● STATED EXERCISE A
Can you condense the paragraph beginning "On June 16, 1994" in the Kristen Pfaff extract into a short list of its main facts?

═══ PAGE EXTRACT

On June 16, 1994, at around 9:30 a.m., Pfaff was found dead in the bathtub of her Seattle apartment by Paul Erickson, a friend with whom she had planned to leave for Minneapolis that day. She was 27 years old. On the floor was a bag containing syringes and drug paraphernalia. Pfaff's death was attributed to "acute opiate intoxication". She died two months after Kurt Cobain, who was a close friend as well as the husband of Hole's frontwoman Courtney Love.

Her father, Norman Pfaff, described her as "bright, personable, wonderful...very, very talented, smart, and she always seemed to be in control of her circumstances. Last night she wasn't." In the book Love & Death, released April 2004, Kristen Pfaff's mother, Janet Pfaff, states she has never accepted the official story regarding her daughter's death.

==Posthumous acknowledgements==
After a period of mourning, Hole recruited bassist Melissa Auf der Maur and dedicated their first show of an extensive touring period to Pfaff. Hole's 1997 retrospective compilation My Body, the Hand Grenade is also dedicated to Pfaff and Cobain.

══════
═══ DATA RECORDS

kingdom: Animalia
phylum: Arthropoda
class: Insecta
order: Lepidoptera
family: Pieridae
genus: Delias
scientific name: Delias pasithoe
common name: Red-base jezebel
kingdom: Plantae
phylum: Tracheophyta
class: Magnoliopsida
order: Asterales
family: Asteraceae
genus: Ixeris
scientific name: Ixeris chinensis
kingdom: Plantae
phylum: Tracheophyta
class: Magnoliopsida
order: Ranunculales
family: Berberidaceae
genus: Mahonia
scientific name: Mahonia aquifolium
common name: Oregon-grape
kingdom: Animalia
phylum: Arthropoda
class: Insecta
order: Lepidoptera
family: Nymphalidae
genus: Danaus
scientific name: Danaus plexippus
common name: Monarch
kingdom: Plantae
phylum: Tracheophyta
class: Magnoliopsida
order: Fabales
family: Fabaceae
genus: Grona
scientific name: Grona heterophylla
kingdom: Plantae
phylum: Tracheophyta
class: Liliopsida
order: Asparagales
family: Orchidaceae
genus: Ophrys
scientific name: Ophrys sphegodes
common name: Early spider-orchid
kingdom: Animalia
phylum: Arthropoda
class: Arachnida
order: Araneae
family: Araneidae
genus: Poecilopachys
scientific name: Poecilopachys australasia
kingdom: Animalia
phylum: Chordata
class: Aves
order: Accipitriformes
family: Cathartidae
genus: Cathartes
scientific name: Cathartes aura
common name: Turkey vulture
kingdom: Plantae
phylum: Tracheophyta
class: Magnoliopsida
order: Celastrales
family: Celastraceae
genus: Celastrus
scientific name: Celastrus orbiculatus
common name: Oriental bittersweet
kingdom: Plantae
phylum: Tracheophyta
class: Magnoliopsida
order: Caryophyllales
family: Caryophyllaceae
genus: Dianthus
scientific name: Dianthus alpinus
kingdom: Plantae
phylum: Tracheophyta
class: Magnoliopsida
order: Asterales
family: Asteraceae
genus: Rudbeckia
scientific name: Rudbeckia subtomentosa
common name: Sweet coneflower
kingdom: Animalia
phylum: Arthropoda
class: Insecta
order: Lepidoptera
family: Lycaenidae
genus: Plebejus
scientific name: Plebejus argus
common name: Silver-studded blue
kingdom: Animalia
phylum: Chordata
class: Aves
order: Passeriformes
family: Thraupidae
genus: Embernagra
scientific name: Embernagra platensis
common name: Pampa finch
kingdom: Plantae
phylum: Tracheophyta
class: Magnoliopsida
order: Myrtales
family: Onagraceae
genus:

══════

● STATED EXERCISE B
Could you reproduce the records from the line with "scientific name: Mahonia aquifolium" up to and including the line with "class: Liliopsida", unchanged?

● TASK RESPONSE A
- Pfaff was found dead in the bathtub of her Seattle apartment around 9:30 a.m. on June 16, 1994.
- She was found by Paul Erickson, a friend she had planned to leave with for Minneapolis that day.
- She was 27.
- A bag with syringes and drug paraphernalia was on the floor.
- Her death was attributed to "acute opiate intoxication".
- She died two months after Kurt Cobain, a close friend and the husband of Hole's frontwoman Courtney Love.

● TASK RESPONSE B
scientific name: Mahonia aquifolium
common name: Oregon-grape
kingdom: Animalia
phylum: Arthropoda
class: Insecta
order: Lepidoptera
family: Nymphalidae
genus: Danaus
scientific name: Danaus plexippus
common name: Monarch
kingdom: Plantae
phylum: Tracheophyta
class: Magnoliopsida
order: Fabales
family: Fabaceae
genus: Grona
scientific name: Grona heterophylla
kingdom: Plantae
phylum: Tracheophyta
class: Liliopsida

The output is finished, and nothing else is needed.